EDINBURGH, Scotland -- It's certainly no "Death of a Salesman" or "Glengarry Glen Ross," but Jake Mahaffy's grimly lo-fi "Wellness" proves there's still mileage in using the subject of sales to explore the American male psyche. Primarily a showcase for the excellent Jeff Clark -- who's seldom off-screen as the life-worn protagonist -- this a solidly unassuming, determinedly unspectacular effort that will find its niche on the film-festival circuit.

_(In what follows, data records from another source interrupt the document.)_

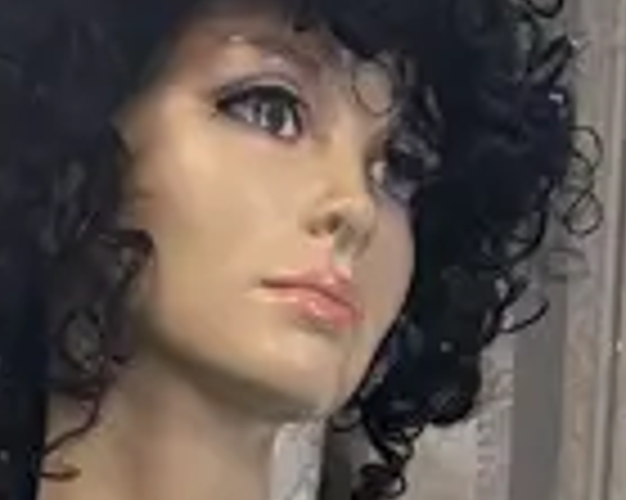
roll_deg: -2.1
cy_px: 1923
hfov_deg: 11.2
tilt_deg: -21.6
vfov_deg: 7.0
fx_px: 3203
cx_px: 297
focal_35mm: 173
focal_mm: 6.86
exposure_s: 1/100
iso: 200
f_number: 1.78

In a startling volte-face after the alluringly old-school monochrome of his patchy, post-apocalyptic debut "War " (2004), multi-tasker Mahaffy -- whose duties here include production, writing, camerawork and editing -- deploys scratchy, wobbly video to chronicle the travels and travails of heavy-jowled, pasty-faced fiftysomething Thomas Lindsey (Clark). As he traverses the backwaters of wintry Pennsylvania hawking a mysterious diet-supplement called Wellness, Lindsey believes that prosperity is just around the corner. But is his product more placebo than panacea?

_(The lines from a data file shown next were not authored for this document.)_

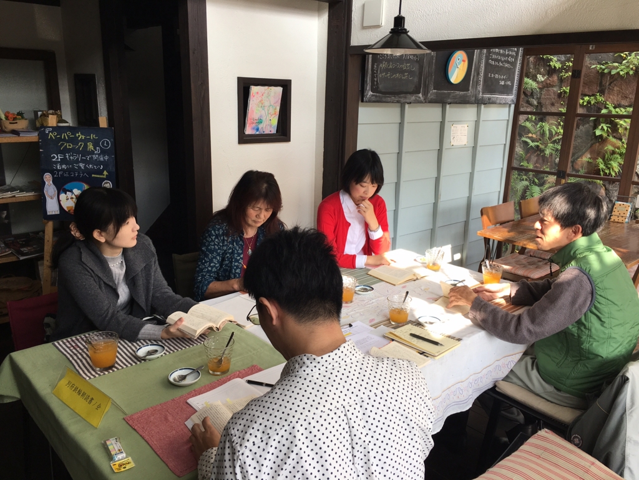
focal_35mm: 29
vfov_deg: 48.2
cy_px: 240
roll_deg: -2.4
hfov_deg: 61.7
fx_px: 535
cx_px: 320
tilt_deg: -16.4
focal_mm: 4.15
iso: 25
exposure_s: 1/121
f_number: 2.2
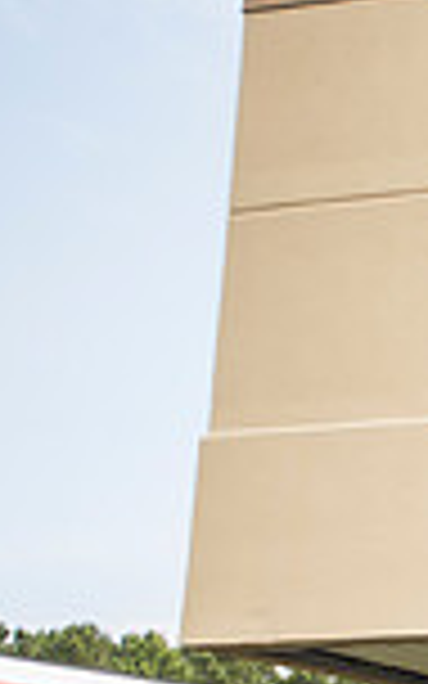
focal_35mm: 90
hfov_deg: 10.5
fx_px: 1680
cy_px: 704
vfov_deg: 22.1
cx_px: 1256
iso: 100
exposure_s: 1/800
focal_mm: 23
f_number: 2.8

Only the most naively optimistic audiences will fail to spot that Lindsey is stuck in an ongoing financial and psychological car-wreck. Indeed, Mahaffy seems to be taking some kind of devilish delight in his hero's darkly humorous predicament while simultaneously admiring his never-say-die doggedness. Clark's sensitive work defuses any possible air of condescension, incarnating a life of quiet desperation that inspires equal parts empathy and pity. The supporting cast seemingly made up almost entirely of non-pros behave as though they're in a documentary rather than a work of fiction, adding to the repetitive, monotonous but convincing verisimilitude of the glum proceedings.